TO DO - The line containing "HasSwitchId returns a" marks the end: extract everything from the first line of the data through that line, exactly, with no pictures.

MATERIAL SUPPLIED -
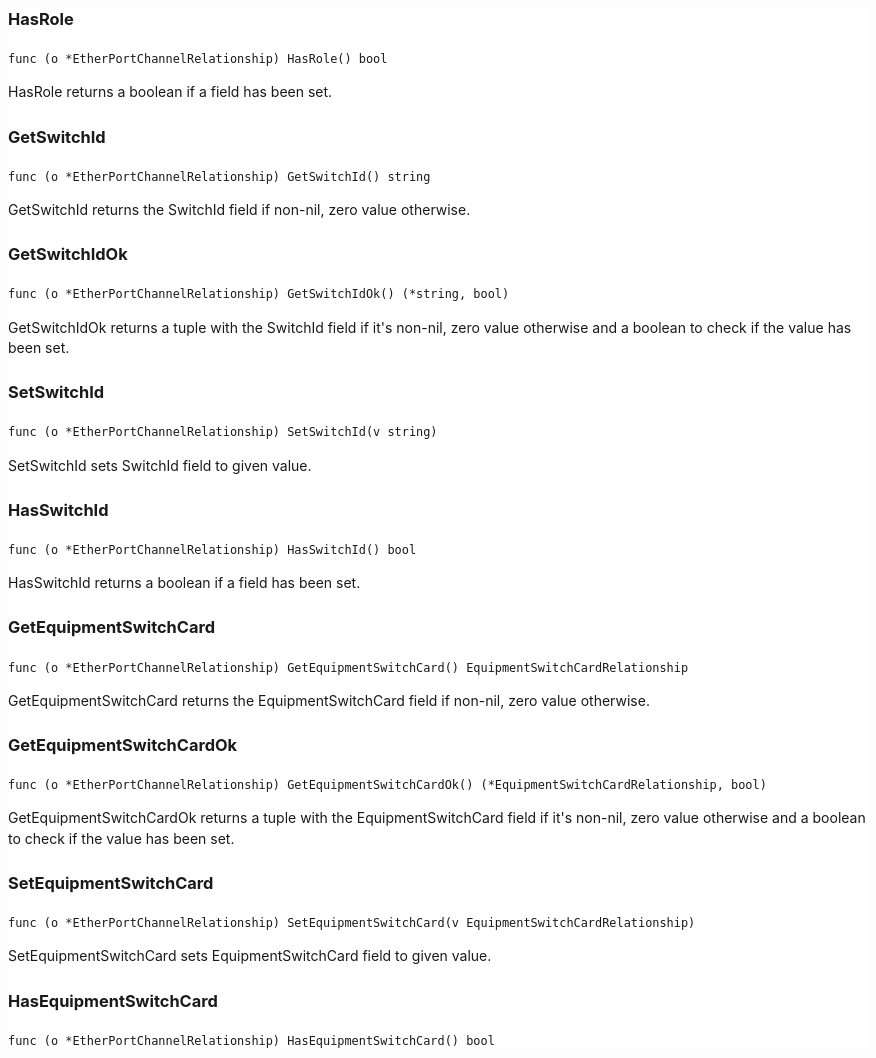 ### HasRole

`func (o *EtherPortChannelRelationship) HasRole() bool`

HasRole returns a boolean if a field has been set.

### GetSwitchId

`func (o *EtherPortChannelRelationship) GetSwitchId() string`

GetSwitchId returns the SwitchId field if non-nil, zero value otherwise.

### GetSwitchIdOk

`func (o *EtherPortChannelRelationship) GetSwitchIdOk() (*string, bool)`

GetSwitchIdOk returns a tuple with the SwitchId field if it's non-nil, zero value otherwise
and a boolean to check if the value has been set.

### SetSwitchId

`func (o *EtherPortChannelRelationship) SetSwitchId(v string)`

SetSwitchId sets SwitchId field to given value.

### HasSwitchId

`func (o *EtherPortChannelRelationship) HasSwitchId() bool`

HasSwitchId returns a boolean if a field has been set.

### GetEquipmentSwitchCard

`func (o *EtherPortChannelRelationship) GetEquipmentSwitchCard() EquipmentSwitchCardRelationship`

GetEquipmentSwitchCard returns the EquipmentSwitchCard field if non-nil, zero value otherwise.

### GetEquipmentSwitchCardOk

`func (o *EtherPortChannelRelationship) GetEquipmentSwitchCardOk() (*EquipmentSwitchCardRelationship, bool)`

GetEquipmentSwitchCardOk returns a tuple with the EquipmentSwitchCard field if it's non-nil, zero value otherwise
and a boolean to check if the value has been set.

### SetEquipmentSwitchCard

`func (o *EtherPortChannelRelationship) SetEquipmentSwitchCard(v EquipmentSwitchCardRelationship)`

SetEquipmentSwitchCard sets EquipmentSwitchCard field to given value.

### HasEquipmentSwitchCard

`func (o *EtherPortChannelRelationship) HasEquipmentSwitchCard() bool`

EXERCISE SOLUTION -
 ### HasRole

`func (o *EtherPortChannelRelationship) HasRole() bool`

HasRole returns a boolean if a field has been set.

### GetSwitchId

`func (o *EtherPortChannelRelationship) GetSwitchId() string`

GetSwitchId returns the SwitchId field if non-nil, zero value otherwise.

### GetSwitchIdOk

`func (o *EtherPortChannelRelationship) GetSwitchIdOk() (*string, bool)`

GetSwitchIdOk returns a tuple with the SwitchId field if it's non-nil, zero value otherwise
and a boolean to check if the value has been set.

### SetSwitchId

`func (o *EtherPortChannelRelationship) SetSwitchId(v string)`

SetSwitchId sets SwitchId field to given value.

### HasSwitchId

`func (o *EtherPortChannelRelationship) HasSwitchId() bool`

HasSwitchId returns a boolean if a field has been set.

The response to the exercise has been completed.